Dispelling myths about mental health

January 22, 2017 08:52 am | Updated 08:52 am IST - Kozhikode:

 Students of the Government College of Nursing, Kozhikode, presenting a skit to create awareness on mental ailments as part of an exhibition at Government Mental Health Centre in  the city on Saturday. -  Photo: K. Ragesh

Students of the Government College of Nursing, Kozhikode, presenting a skit to create awareness on mental ailments as part of an exhibition at Government Mental Health Centre in the city on Saturday. - Photo: K. Ragesh

A patient lies on a bed biting hard on something in a room lit in red. After securing the hands and legs of the patient with straps someone pulls down a lever and the patient wriggles in pain. This image of the Electro Convulsive Therapy (ECT) projected in many Indian movies has done much harm to the mental health care sector than any other images on psychiatric ailments.

“In the movies it looks like a cruel deed and that the patient would suffer a lot during the process. In fact it is just 7 volts of electricity administered under general anaesthesia,” said Jayanthi M.R, Associate Professor of Nursing at Government Nursing College, Kozhikode, adding that many people refuse ECT based on the images projected in films.

There are several such myths associated with mental health care, and movies often have a role in creating wrong public perception about treatment. An exhibition on mental health treatment organised by the students of the Government Nursing College, Kozhikode at the Government Mental Health Centre here on Saturday was meant to dispel such misunderstandings.

Need for treatment

The exhibition was put together by the final year B.Sc. (Nursing) students. They explained the functioning of the brain through charts and stressed the need for proper treatment for mental health ailments through a five-minute skit. Videos were shown featuring methods in which a violent patient could be controlled physically.

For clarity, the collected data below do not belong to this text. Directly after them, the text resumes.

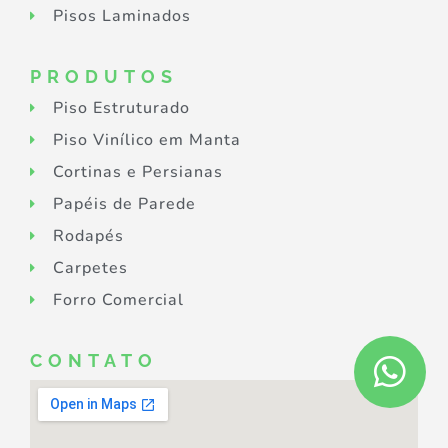
Pisos Laminados
PRODUTOS
Piso Estruturado
Piso Vinílico em Manta
Cortinas e Persianas
Papéis de Parede
Rodapés
Carpetes
Forro Comercial
CONTATO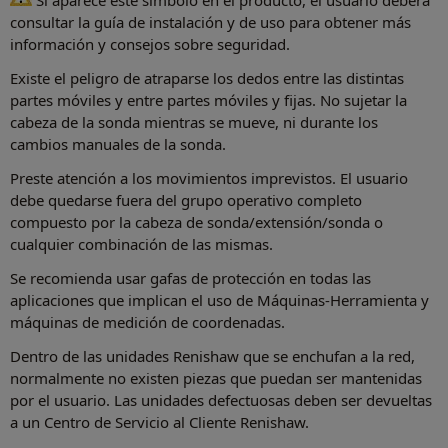
consultar la guía de instalación y de uso para obtener más
información y consejos sobre seguridad.
Existe el peligro de atraparse los dedos entre las distintas
partes móviles y entre partes móviles y fijas. No sujetar la
cabeza de la sonda mientras se mueve, ni durante los
cambios manuales de la sonda.
Preste atención a los movimientos imprevistos. El usuario
debe quedarse fuera del grupo operativo completo
compuesto por la cabeza de sonda/extensión/sonda o
cualquier combinación de las mismas.
Se recomienda usar gafas de protección en todas las
aplicaciones que implican el uso de Máquinas-Herramienta y
máquinas de medición de coordenadas.
Dentro de las unidades Renishaw que se enchufan a la red,
normalmente no existen piezas que puedan ser mantenidas
por el usuario. Las unidades defectuosas deben ser devueltas
a un Centro de Servicio al Cliente Renishaw.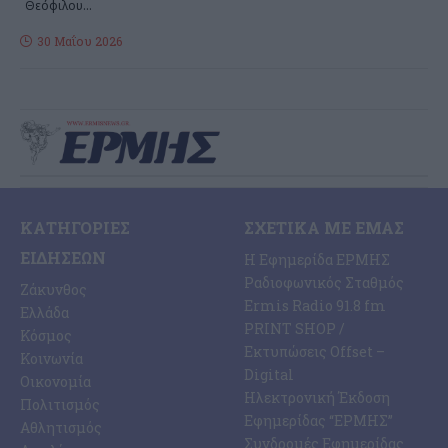
Θεόφιλου
…
30 Μαΐου 2026
ΚΑΤΗΓΟΡΊΕΣ
ΣΧΕΤΙΚΆ ΜΕ ΕΜΆΣ
ΕΙΔΉΣΕΩΝ
Η Εφημερίδα ΕΡΜΗΣ
Ραδιοφωνικός Σταθμός
Ζάκυνθος
Ermis Radio 91.8 fm
Ελλάδα
PRINT SHOP /
Κόσμος
Εκτυπώσεις Offset –
Κοινωνία
Digital
Οικονομία
Ηλεκτρονική Έκδοση
Πολιτισμός
Εφημερίδας “ΕΡΜΗΣ”
Αθλητισμός
Συνδρομές Εφημερίδας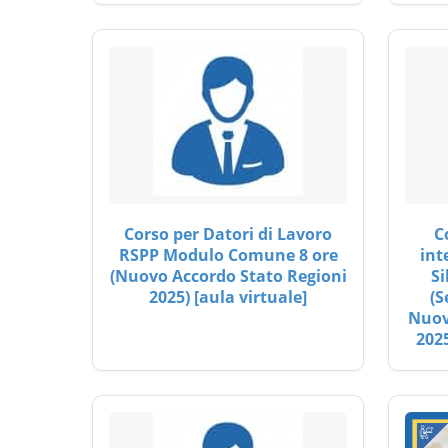
Corso per Datori di Lavoro
C
RSPP Modulo Comune 8 ore
int
(Nuovo Accordo Stato Regioni
Si
2025) [aula virtuale]
(S
Nuov
2025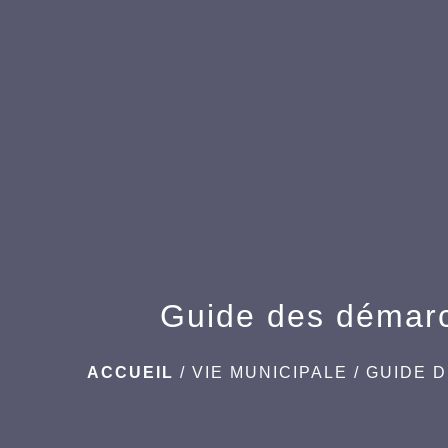
Guide des démar
ACCUEIL
/
VIE MUNICIPALE
/
GUIDE 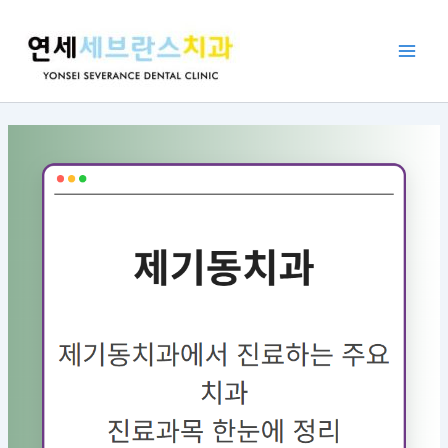
콘
포
Main
텐
스
Men
츠
트
로
탐
건
색
너
뛰
기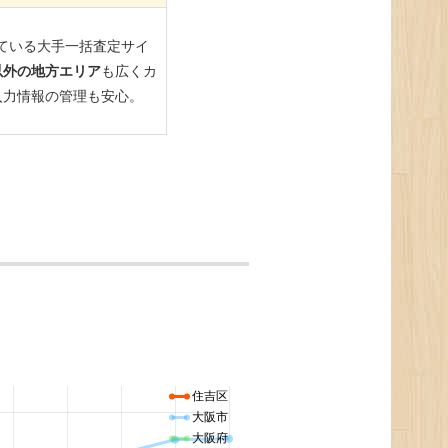
住吉区
大阪市
大阪府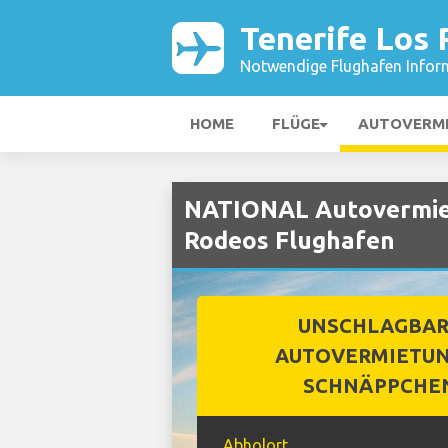
Tenerife Los
Notwendige Flughafen Infor
HOME
FLÜGE
AUTOVERM
NATIONAL Autovermiet
Rodeos Flughafen
UNSCHLAGBA
AUTOVERMIETUN
SCHNÄPPCHE
Abholort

A hallucination box has been set up to make people understand how a person who hallucinated felt. Several types of mental health problems have been explained in layman’s terms along with how they could be treated.

Screening of films based on mental health as themes was the star attraction of the event. “The movies”, Ms.Jayanthi said, “did not always project the mental health problems in a bad light”. Malayalam films Bhoothakkannadi ’ and Thanmatra accurately depicted delusion and dementia. The English movie A Beautiful Mind gives an accurate portrayal of schizophrenia, she added.

Assistant Professor in Psychiatric Nursing T.K. Salim was the coordinator of the event.